I’m in regular conversation with my community here in Kansas City about abortion. And they’re shocked when I confidently say with my many years of working in the reproductive health, rights, and justice spaces that we are already living in a post-Roe world; the pending Supreme Court decision in the next couple of months only formalizes it.

I think it’s because it’s uncomfortable to think about the fact that our rights are quickly being taken away from us.

It’s uncomfortable to admit that there are violent protestors outside each of Kansas’s clinics providing abortions, every single day.

It’s uncomfortable to sit with the fact that many of us were born with more rights to bodily autonomy than we have now.

And in our collective discomfort, we turn away from how scary the thought of regression is.

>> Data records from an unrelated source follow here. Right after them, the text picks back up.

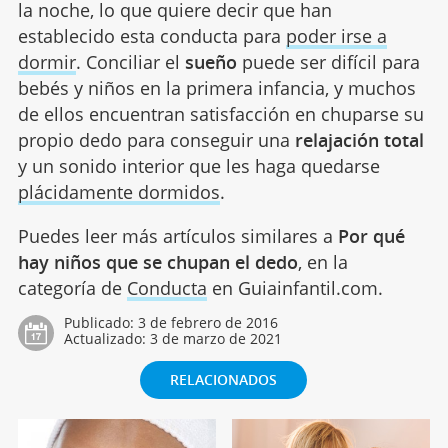
la noche, lo que quiere decir que han
establecido esta conducta para
poder irse a
dormir
. Conciliar el
sueño
puede ser difícil para
bebés y niños en la primera infancia, y muchos
de ellos encuentran satisfacción en chuparse su
propio dedo para conseguir una
relajación total
y un sonido interior que les haga quedarse
plácidamente dormidos
.
Puedes leer más artículos similares a
Por qué
hay niños que se chupan el dedo
, en la
categoría de
Conducta
en Guiainfantil.com.
Publicado:
3 de febrero de 2016
Actualizado:
3 de marzo de 2021
RELACIONADOS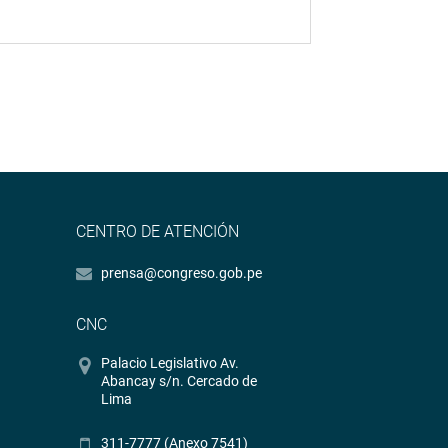
CENTRO DE ATENCIÓN
prensa@congreso.gob.pe
CNC
Palacio Legislativo Av.
Abancay s/n. Cercado de
Lima
311-7777 (Anexo 7541)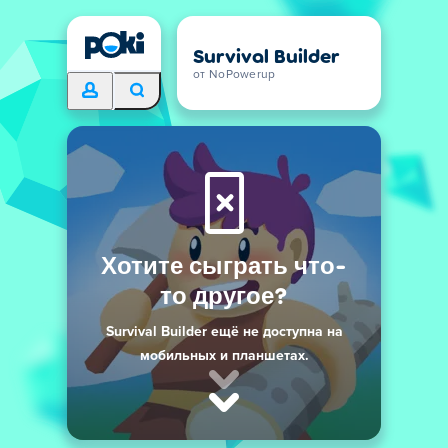
Survival Builder
от NoPowerup
Хотите сыграть что-
то другое?
Survival Builder ещё не доступна на
мобильных и планшетах.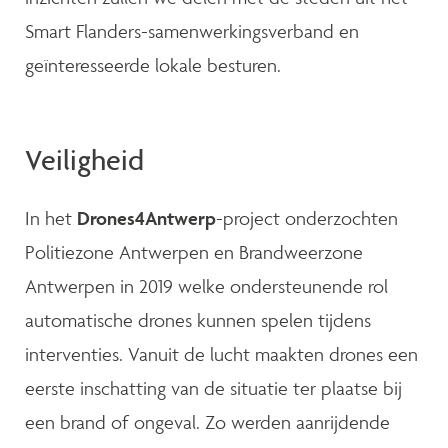
Smart Flanders-samenwerkingsverband en
geïnteresseerde lokale besturen.
Veiligheid
In het
Drones4Antwerp
-project onderzochten
Politiezone Antwerpen en Brandweerzone
Antwerpen in 2019 welke ondersteunende rol
automatische drones kunnen spelen tijdens
interventies. Vanuit de lucht maakten drones een
eerste inschatting van de situatie ter plaatse bij
een brand of ongeval. Zo werden aanrijdende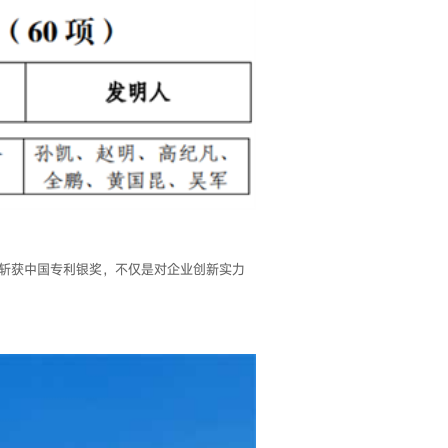
斩获中国专利银奖，不仅是对企业创新实力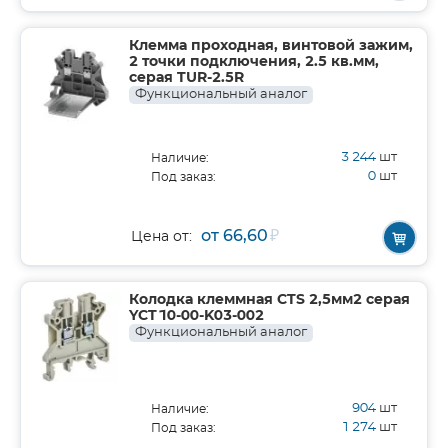
Клемма проходная, винтовой зажим,
2 точки подключения, 2.5 кв.мм,
серая TUR-2.5R
Функциональный аналог
3 244
шт
Наличие:
0
шт
Под заказ:
от 66,60
₽
Цена от:
Колодка клеммная CTS 2,5мм2 серая
YCT10-00-K03-002
Функциональный аналог
904
шт
Наличие:
1 274
шт
Под заказ: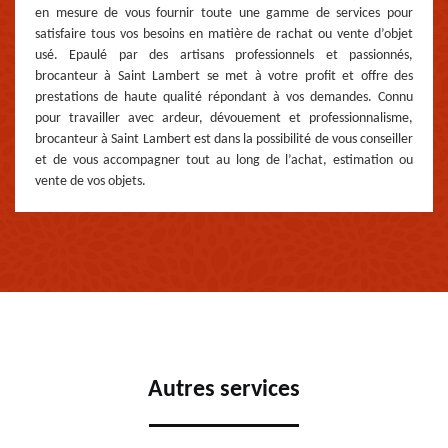
en mesure de vous fournir toute une gamme de services pour
satisfaire tous vos besoins en matière de rachat ou vente d’objet
usé. Epaulé par des artisans professionnels et passionnés,
brocanteur à Saint Lambert se met à votre profit et offre des
prestations de haute qualité répondant à vos demandes. Connu
pour travailler avec ardeur, dévouement et professionnalisme,
brocanteur à Saint Lambert est dans la possibilité de vous conseiller
et de vous accompagner tout au long de l’achat, estimation ou
vente de vos objets.
Autres services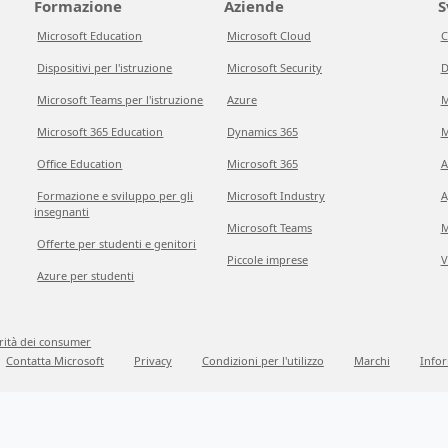
Formazione
Aziende
S
Microsoft Education
Microsoft Cloud
C
Dispositivi per l'istruzione
Microsoft Security
D
Microsoft Teams per l'istruzione
Azure
M
Microsoft 365 Education
Dynamics 365
M
Office Education
Microsoft 365
A
Formazione e sviluppo per gli
Microsoft Industry
A
insegnanti
Microsoft Teams
M
Offerte per studenti e genitori
Piccole imprese
V
Azure per studenti
grità dei consumer
Contatta Microsoft
Privacy
Condizioni per l'utilizzo
Marchi
Infor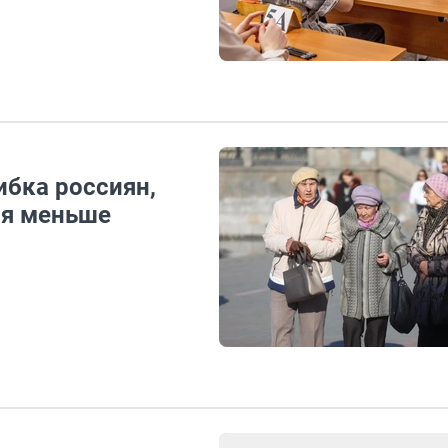
ибка россиян,
ся меньше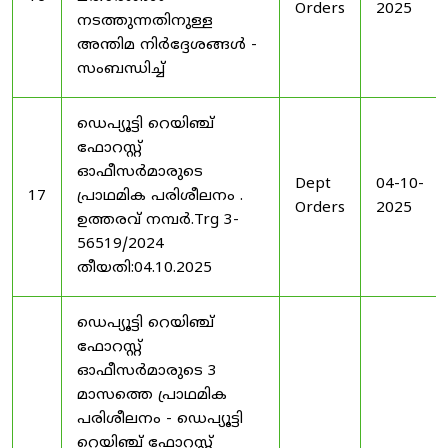
Orders
2025
നടത്തുന്നതിനുള്ള
അന്തിമ നിർദ്ദേശങ്ങൾ -
സംബന്ധിച്ച്
ഡെപ്യൂട്ടി റെയിഞ്ച്
ഫോറസ്റ്റ്
ഓഫീസർമാരുടെ
Dept
04-10-
17
പ്രാഥമിക പരിശീലനം .
Orders
2025
ഉത്തരവ് നമ്പർ.Trg 3-
56519/2024
തീയതി:04.10.2025
ഡെപ്യൂട്ടി റെയിഞ്ച്
ഫോറസ്റ്റ്
ഓഫീസർമാരുടെ 3
മാസത്തെ പ്രാഥമിക
പരിശീലനം - ഡെപ്യൂട്ടി
റെയിഞ്ച് ഫോറസ്റ്റ്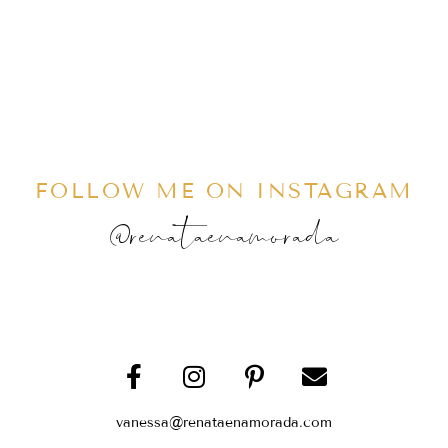
FOLLOW ME ON INSTAGRAM
@renataenamorada
vanessa@renataenamorada.com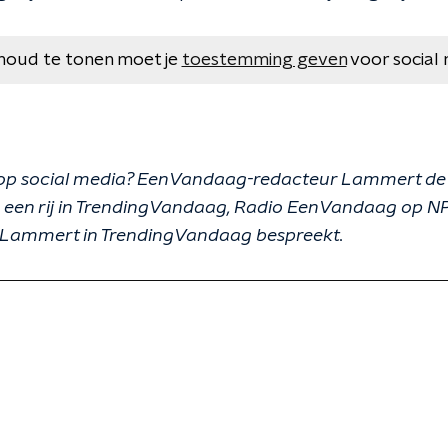
houd te tonen moet je
toestemming geven
voor social 
g op social media? EenVandaag-redacteur Lammert de 
p een rij in TrendingVandaag, Radio EenVandaag op NPO
ie Lammert in TrendingVandaag bespreekt.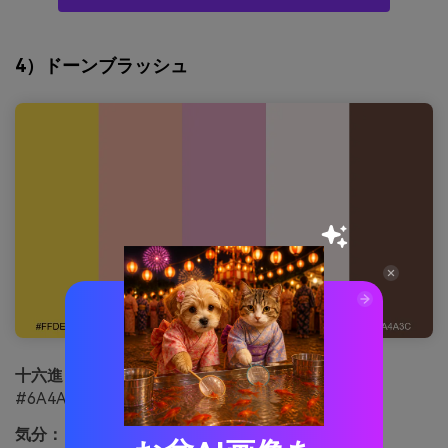
4）ドーンブラッシュ
十六進：
#FFDE4D #F7B7A3 #E9A8C6 #FDF2F1
#6A4A3C
気分：
ロマンチックで風通しの良い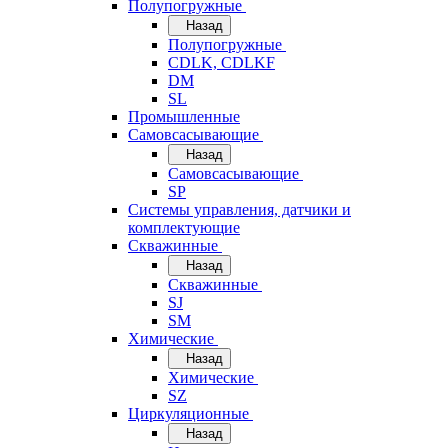
Полупогружные
Назад
Полупогружные
CDLK, CDLKF
DM
SL
Промышленные
Самовсасывающие
Назад
Самовсасывающие
SP
Системы управления, датчики и
комплектующие
Скважинные
Назад
Скважинные
SJ
SM
Химические
Назад
Химические
SZ
Циркуляционные
Назад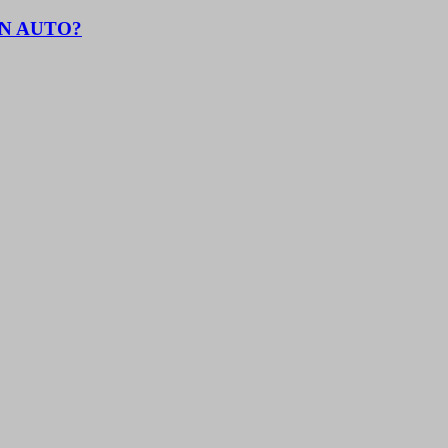
EN AUTO?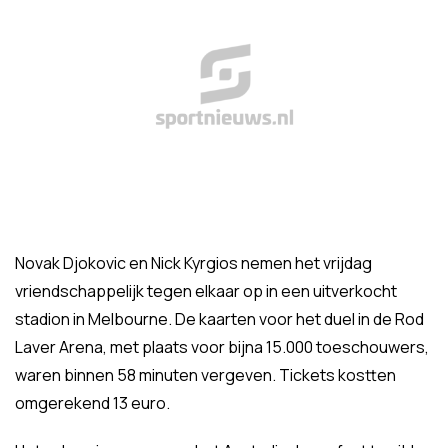
Novak Djokovic en Nick Kyrgios nemen het vrijdag
vriendschappelijk tegen elkaar op in een uitverkocht
stadion in Melbourne. De kaarten voor het duel in de Rod
Laver Arena, met plaats voor bijna 15.000 toeschouwers,
waren binnen 58 minuten vergeven. Tickets kostten
omgerekend 13 euro.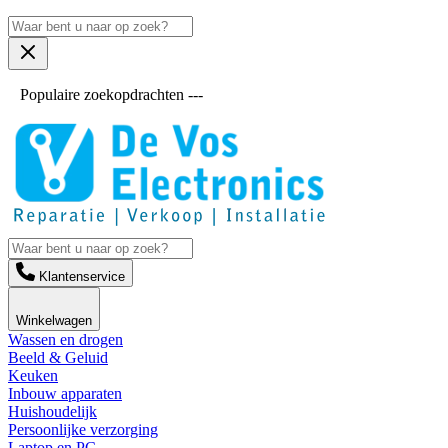
Populaire zoekopdrachten ---
Klantenservice
Winkelwagen
Wassen en drogen
Beeld & Geluid
Keuken
Inbouw apparaten
Huishoudelijk
Persoonlijke verzorging
Laptop en PC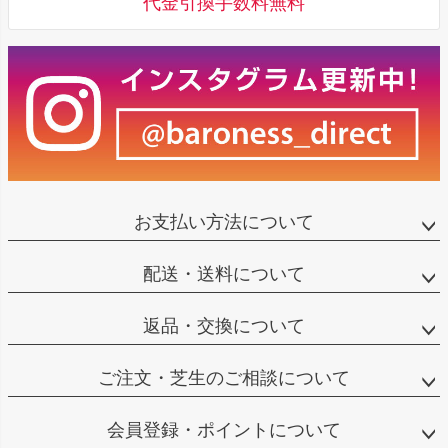
代金引換手数料無料
お支払い方法について
配送・送料について
返品・交換について
ご注文・芝生のご相談について
会員登録・ポイントについて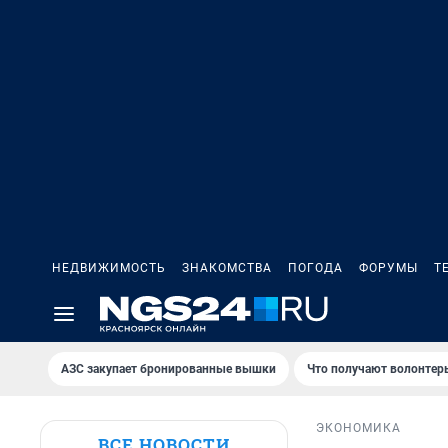
НЕДВИЖИМОСТЬ
ЗНАКОМСТВА
ПОГОДА
ФОРУМЫ
Т
AЗС закупает бронированные вышки
Что получают волонтер
ЭКОНОМИКА
ВСЕ НОВОСТИ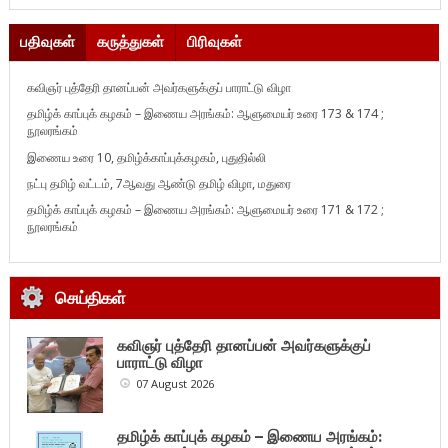
பதிவுகள்
கருத்துகள்
பிரிவுகள்
கவிஞர் புத்தேரி தானப்பன் அவர்களுக்குப் பாராட்டு விழா
தமிழ்க் காப்புக் கழகம் – இணைய அரங்கம்: ஆளுமையர் உரை 173 & 174 ;
நூலரங்கம்
இணைய உரை 10, தமிழ்க்காப்புக்கழகம், புதுதில்லி
நட்பு தமிழ் வட்டம், 7ஆவது ஆண்டு தமிழ் விழா, மதுரை
தமிழ்க் காப்புக் கழகம் – இணைய அரங்கம்: ஆளுமையர் உரை 171 & 172 ;
நூலரங்கம்
செய்திகள்
கவிஞர் புத்தேரி தானப்பன் அவர்களுக்குப்
பாராட்டு விழா
07 August 2026
தமிழ்க் காப்புக் கழகம் – இணைய அரங்கம்: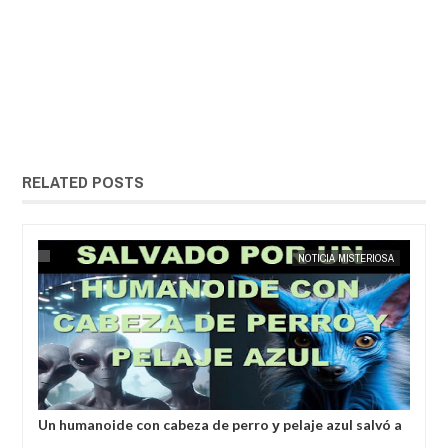
RELATED POSTS
MAY
25,
2025
EXTRANOTIX MISTERIO
NOTICIA MISTERIOSA
EXTRANOTI
Un humanoide con cabeza de perro у pelaje azul salvó a
Inves
un hombre secuestrado por los extraterrestres grises
alea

It’s time to admit, in the midst of transgender people being denied the right to be themselves, in the midst of Black and Brown people being denied the right to vote, in the midst of targeted race-based violence, in the midst of an ongoing pandemic; we are not okay. Our democracy is not okay. Our country and our state are not okay. The house of cards built by white supremacy, capitalism, and individualism is falling, and it is falling on all of us.

The only answer is to lean deeply into community-centered care, to keep each other safe, and to truly take care of each other.

I invite my community members to consider pivoting away from fear and towards compassion and empathy. As abortion storyteller Renee Bracey Sherman says: “Everyone loves someone who has had an abortion.” Statistically speaking, it is true for everyone in this country. When we listen to people in our lives who have had abortions and when we talk about how frightening it is that states across the country are enacting new abortion bans almost every week, we see how universal of an “issue” abortion actually is.

And maybe that’s exactly it: abortion isn’t an issue. Abortion is a shared experience of being human. Abortion is normal. Talking about abortion as normal combats the toxic shame and stigma that’s enabled anti-abortion extremists to harass, abuse, and murder people who have abortions and people who provide abortions.

When I think about my future in the Midwest and Midsouth, I think about the kind of community I want to build a family in. That future is centered on trust, joy, liberation, safety, and justice. If you envision the same kind of future for Kansas City and our neighbors in surrounding states, I invite you to have conversations about abortion by actually centering folks who have abortions and to vote no in August.

Say no to control, say no to coercion, say no to politicians controlling our bodies, communities, and future.